People always think other people live better lives than they themselves do. I do all the time as well. Usually when I feel this, it is a feeling which quickly passes, because everyone around me had the same value system as I do. When that is the case, it is easy to reason out why I am living life the way I do.

But when you are traveling, this assumption of equal value system gets thrown out the door. You meet people who have been traveling for years non-stop; people who have given up on jobs, families, or even the idea of a home; people who I would normally call 'directionless in life'. But these people are happy, and they are really living the life. Especially as a person who espouses the desire to experience new experiences, I can't really fault their point of view. In fact, it is during times like this that I begin to wonder if maybe one day I will end up like them.
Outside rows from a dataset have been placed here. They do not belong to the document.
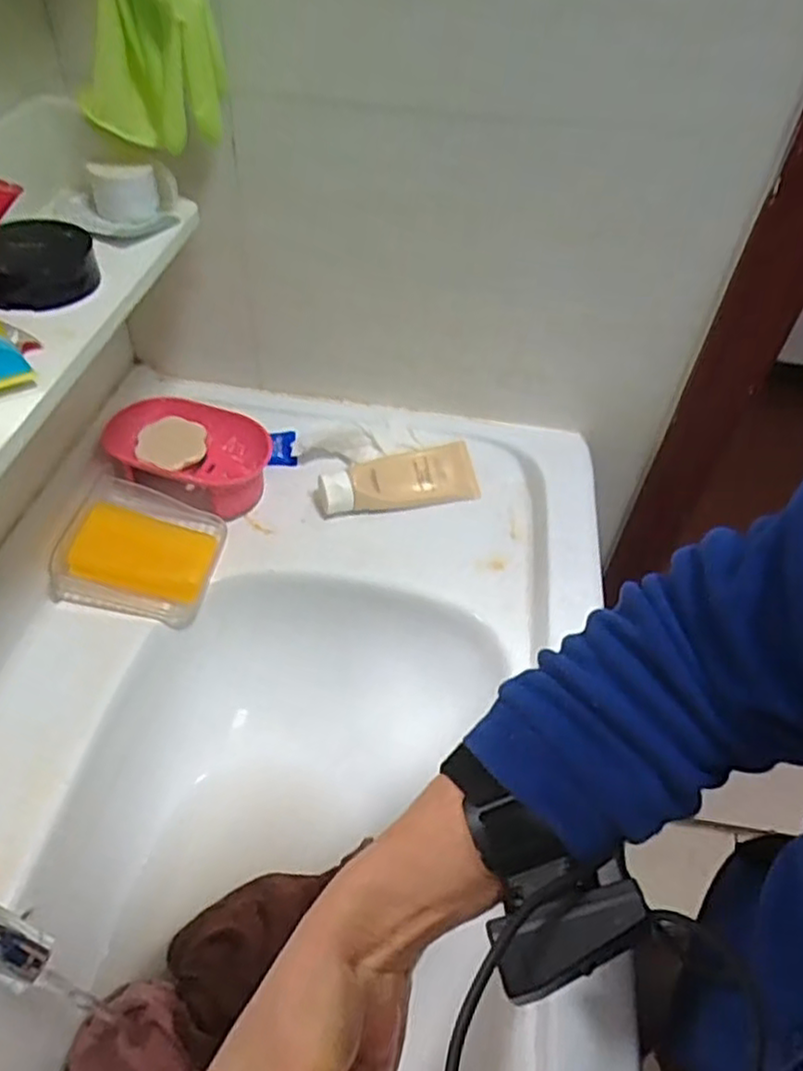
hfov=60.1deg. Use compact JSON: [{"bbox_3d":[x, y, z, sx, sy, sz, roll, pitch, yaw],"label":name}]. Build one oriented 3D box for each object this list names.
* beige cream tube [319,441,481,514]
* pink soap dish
[{"bbox_3d":[-0.002,-0.055,0.673,0.156,0.039,0.057,-8,49,-12],"label":"beige cream tube"},{"bbox_3d":[-0.199,-0.073,0.653,0.148,0.060,0.088,12,47,6],"label":"pink soap dish"}]

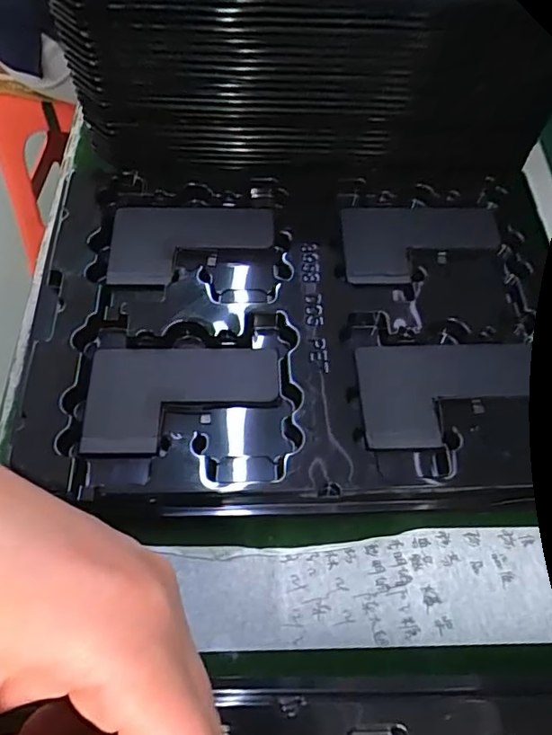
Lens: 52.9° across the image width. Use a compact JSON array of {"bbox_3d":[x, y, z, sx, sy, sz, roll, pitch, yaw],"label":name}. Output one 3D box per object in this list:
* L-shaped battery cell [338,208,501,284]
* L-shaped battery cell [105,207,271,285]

I met a person the other day in Nairobi called WH. He had quit his job a year ago and traveled around the world non stop for a year and a half now. He let me read some of his journals, and I was shocked and fascinated to find that we both believe in pretty much the same beliefs when it comes to experiences. He believed that, when it comes down to it, we must take action of our own life instead of just talking about it, which I wholeheartedly agree with. To hear about his experiences around the world was amazing. He even spent time in Taiwan!

After he and his friend left to go climb the 3 big mountains of East Africa, I sat there at the hostel in a semi stupor, just thinking about my own life and where it is heading. Nobody has definitive answers to these types of questions, but traveling tends to clear up my mind as well as confuse me even more at the same time. It is quite a paradox. As he said to me, when you are traveling,  you tend to hit bigger highs, but you also crash into deeper lows too. Along with the physical souvenirs that you buy, you also collect emotional souvenirs as you go.

If life is a roller coaster, then traveling is like an amusement park full of roller coasters (maybe Cedar Point or Six Flags?). During this journey, I have often felt like I am living someone else's life. It really makes you question all that you have taken for granted or dismissed about life. But that is perhaps the most significant and lasting impact that can result from travels. Which is why I will continue to travel for the rest of my life.